Extracto del documento:
La ZAL construida sobre huerta protegida logra la legalización 20 años después de destruir La Punta

Su planeamiento fue anulado por sentencias del Tribunal Supremo dos veces porque se asienta sobre suelo no urbanizable de especial protección agrícola. Hace dos décadas, la construcción de la Zona de Actividades Logísticas del Puerto de València (ZAL) causó la destrucción de tierras clasificadas como huerta protegida que fueron indebidamente expropiadas y urbanizadas en la pedanía de La Punta, en medio de un intenso conflicto que pasó a la historia de las movilizaciones sociales y ciudadanas de la capital. Ahora, la Autoridad Portuaria de València (APV) ha conseguido legalizar el planeamiento después de que el propio Tribunal Supremo en marzo de 2024 modificara su criterio y afirmara que la transformación física de los terrenos hace prácticamente inviable su recuperación para el uso agrícola.

“El caso de la ZAL del Puerto de Valencia es el ejemplo más paradigmático del abuso de los poderes políticos y económicos frente a los derechos de los ciudadanos, además de un claro modelo de legitimación de la política de los hechos consumados”, ha escrito Carlos Navarro Castelló en un artículo en el que revisaba todo el litigio desarrollado desde la plataforma Per L'Horta y la asociación de vecinos La Unificadora de La Punta frente a la Autoridad Portuaria. “Es evidente que a la Administración ya no le es posible ejercer sus potestades de restauración del orden urbanístico, reponiendo el estado del suelo al previsto en el Plan General de Ordenación Urbana de Valencia (suelo rústico con destino agrícola)”, se lee en la resolución judicial como lamentable justificación. O sea, se legaliza lo que fue ilegal desde que se expulsó a un centenar de vecinos de sus casas y se expropiaron sus tierras porque ya es irreversible.

Se trata de una manera de proceder que el Puerto de València ha aquilatado en su expansión a costa de la ciudad y que persiste en la ejecución de las obras de ampliación al norte de las instalaciones portuarias que se está llevando a cabo actualmente pese a que su legalidad se discute también en los tribunales. Frente a las protestas ciudadanas por la modificación del proyecto sin una nueva evaluación ambiental, la historia se repite y la Comissió Ciutat-Port clama en el desierto para que se paralicen los trabajos, dado que el perito judicial ha concluido que el proyecto es distinto al que se aprobó mediante una declaración de impacto ambiental favorable en el año 2007 y, por lo tanto, “no ha sido evaluado a efectos medioambientales”. Entiende el Tribunal Superior de Justicia de la Comunitat Valenciana que no es adecuado paralizar cautelarmente las obras y que la legalidad del gigantesco muelle para barcos de transporte de contenedores se examinará en el desarrollo del procedimiento. Con toda probabilidad, cuando ya esté construido.

Tareas:
1. Sustituye "Tribunal Supremo" por "Alto Tribunal" y reescribe el extracto sobre la ZAL de La Punta desde "Su planeamiento fue" hasta "el uso agrícola.", ambos incluidos.
2. Retoma el extracto sobre la legalización de la ZAL de La Punta y continúalo a partir de su última oración.

Extractos de registros:
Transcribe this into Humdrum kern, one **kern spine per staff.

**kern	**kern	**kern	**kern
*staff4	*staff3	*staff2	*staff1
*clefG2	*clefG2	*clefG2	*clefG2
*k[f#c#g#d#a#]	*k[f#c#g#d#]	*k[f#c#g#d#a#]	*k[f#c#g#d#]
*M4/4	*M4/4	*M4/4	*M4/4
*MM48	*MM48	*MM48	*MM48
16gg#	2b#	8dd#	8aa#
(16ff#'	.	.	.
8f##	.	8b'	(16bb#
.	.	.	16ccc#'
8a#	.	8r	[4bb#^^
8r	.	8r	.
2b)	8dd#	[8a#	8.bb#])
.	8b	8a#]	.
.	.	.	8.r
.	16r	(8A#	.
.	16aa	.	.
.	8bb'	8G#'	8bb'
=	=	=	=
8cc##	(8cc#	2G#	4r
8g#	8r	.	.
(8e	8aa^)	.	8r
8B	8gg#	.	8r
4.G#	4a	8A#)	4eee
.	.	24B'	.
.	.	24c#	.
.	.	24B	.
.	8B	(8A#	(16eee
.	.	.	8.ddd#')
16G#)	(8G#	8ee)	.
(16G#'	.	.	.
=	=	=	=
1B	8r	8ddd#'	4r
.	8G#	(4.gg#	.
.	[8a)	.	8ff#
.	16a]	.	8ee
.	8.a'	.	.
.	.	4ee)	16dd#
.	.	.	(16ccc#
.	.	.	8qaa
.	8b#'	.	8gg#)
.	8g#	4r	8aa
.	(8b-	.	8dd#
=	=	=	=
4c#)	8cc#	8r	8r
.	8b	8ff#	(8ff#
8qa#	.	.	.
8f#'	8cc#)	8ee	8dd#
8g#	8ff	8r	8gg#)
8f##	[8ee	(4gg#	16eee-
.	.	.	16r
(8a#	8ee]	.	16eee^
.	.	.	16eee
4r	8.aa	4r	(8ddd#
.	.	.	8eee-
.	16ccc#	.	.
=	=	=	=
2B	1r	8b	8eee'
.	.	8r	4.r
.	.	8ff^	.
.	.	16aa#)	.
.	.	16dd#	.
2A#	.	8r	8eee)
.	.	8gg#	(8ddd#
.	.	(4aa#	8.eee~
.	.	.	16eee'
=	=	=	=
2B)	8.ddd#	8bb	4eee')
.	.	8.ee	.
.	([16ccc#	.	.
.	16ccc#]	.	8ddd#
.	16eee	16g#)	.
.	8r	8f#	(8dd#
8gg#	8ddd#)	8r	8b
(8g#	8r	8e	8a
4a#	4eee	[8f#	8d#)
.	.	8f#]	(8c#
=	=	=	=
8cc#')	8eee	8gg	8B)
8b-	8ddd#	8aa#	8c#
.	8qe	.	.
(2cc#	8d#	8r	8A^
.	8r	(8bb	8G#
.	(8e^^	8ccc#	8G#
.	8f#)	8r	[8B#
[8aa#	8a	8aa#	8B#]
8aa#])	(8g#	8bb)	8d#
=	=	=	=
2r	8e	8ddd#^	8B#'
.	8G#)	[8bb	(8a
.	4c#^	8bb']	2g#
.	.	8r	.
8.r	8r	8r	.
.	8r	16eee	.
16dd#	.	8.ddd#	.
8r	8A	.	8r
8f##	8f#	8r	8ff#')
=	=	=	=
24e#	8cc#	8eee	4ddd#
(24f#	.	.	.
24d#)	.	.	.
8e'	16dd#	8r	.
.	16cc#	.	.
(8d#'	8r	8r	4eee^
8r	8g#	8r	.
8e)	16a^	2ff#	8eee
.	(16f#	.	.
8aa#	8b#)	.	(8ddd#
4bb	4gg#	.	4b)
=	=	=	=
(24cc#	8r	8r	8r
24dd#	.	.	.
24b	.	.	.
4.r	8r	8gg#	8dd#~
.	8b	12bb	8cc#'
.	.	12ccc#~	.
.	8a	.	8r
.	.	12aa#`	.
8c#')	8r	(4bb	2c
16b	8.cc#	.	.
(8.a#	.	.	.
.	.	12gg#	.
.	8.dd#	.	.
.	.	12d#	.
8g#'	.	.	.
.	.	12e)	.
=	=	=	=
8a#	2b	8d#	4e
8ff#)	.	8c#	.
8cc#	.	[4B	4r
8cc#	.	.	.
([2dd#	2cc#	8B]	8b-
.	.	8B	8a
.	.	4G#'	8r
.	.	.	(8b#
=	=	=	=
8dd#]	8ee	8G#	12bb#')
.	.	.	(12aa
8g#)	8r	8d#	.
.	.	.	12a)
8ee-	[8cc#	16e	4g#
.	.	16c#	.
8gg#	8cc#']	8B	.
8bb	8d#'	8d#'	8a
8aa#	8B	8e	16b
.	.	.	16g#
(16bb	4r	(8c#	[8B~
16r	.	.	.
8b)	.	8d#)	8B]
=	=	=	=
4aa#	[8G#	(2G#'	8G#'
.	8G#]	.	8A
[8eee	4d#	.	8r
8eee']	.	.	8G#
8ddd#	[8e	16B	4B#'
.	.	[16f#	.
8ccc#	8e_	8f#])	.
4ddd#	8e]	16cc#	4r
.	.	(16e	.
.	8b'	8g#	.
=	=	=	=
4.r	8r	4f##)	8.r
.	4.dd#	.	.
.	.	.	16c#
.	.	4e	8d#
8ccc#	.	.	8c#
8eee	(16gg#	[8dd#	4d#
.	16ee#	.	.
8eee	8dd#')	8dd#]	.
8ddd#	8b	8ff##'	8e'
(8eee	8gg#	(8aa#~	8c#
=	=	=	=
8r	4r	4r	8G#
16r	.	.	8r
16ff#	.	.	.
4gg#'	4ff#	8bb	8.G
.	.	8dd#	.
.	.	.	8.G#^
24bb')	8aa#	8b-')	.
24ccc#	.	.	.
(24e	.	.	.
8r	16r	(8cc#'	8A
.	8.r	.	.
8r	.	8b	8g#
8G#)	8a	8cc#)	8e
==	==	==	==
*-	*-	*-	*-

Respuestas escritas:
1.
Su planeamiento fue anulado por sentencias del Alto Tribunal dos veces porque se asienta sobre suelo no urbanizable de especial protección agrícola. Hace dos décadas, la construcción de la Zona de Actividades Logísticas del Puerto de València (ZAL) causó la destrucción de tierras clasificadas como huerta protegida que fueron indebidamente expropiadas y urbanizadas en la pedanía de La Punta, en medio de un intenso conflicto que pasó a la historia de las movilizaciones sociales y ciudadanas de la capital. Ahora, la Autoridad Portuaria de València (APV) ha conseguido legalizar el planeamiento después de que el propio Alto Tribunal en marzo de 2024 modificara su criterio y afirmara que la transformación física de los terrenos hace prácticamente inviable su recuperación para el uso agrícola.

2.
Por si las modificaciones del proyecto no fueran suficientes, la naviera valenciana Baleària, después de cuatro años de tramitación y de tres años desde que se le hubiera adjudicado, vio cómo la Autoridad Portuaria de Valencia le revocaba en noviembre del año pasado la concesión para construir una terminal de cruceros. La multinacional MSC, con sede en Suiza y capital italiano, que es la adjudicataria de la enorme ampliación portuaria y que sin duda tiene más influencia, ha presionado para que se encaje en el proyecto su propia terminal de cruceros (cuya concesión no había solicitado). Eso ha llevado a replantear las previsiones y modificar los espacios para que quepan ambas terminales. Pero mientras la APV maniobra en ese sentido, el Puerto de Barcelona se ha adelantado y ha otorgado la concesión a Baleària para que construya una terminal como la anulada en València con un presupuesto de 25 millones de euros.

Que el Puerto hace obras porque en buena medida es su forma de satisfacer a quienes tienen poder en él constituye una vieja sospecha. Su forma de sacar adelante los proyectos se aprovecha además de un ventajismo escandaloso.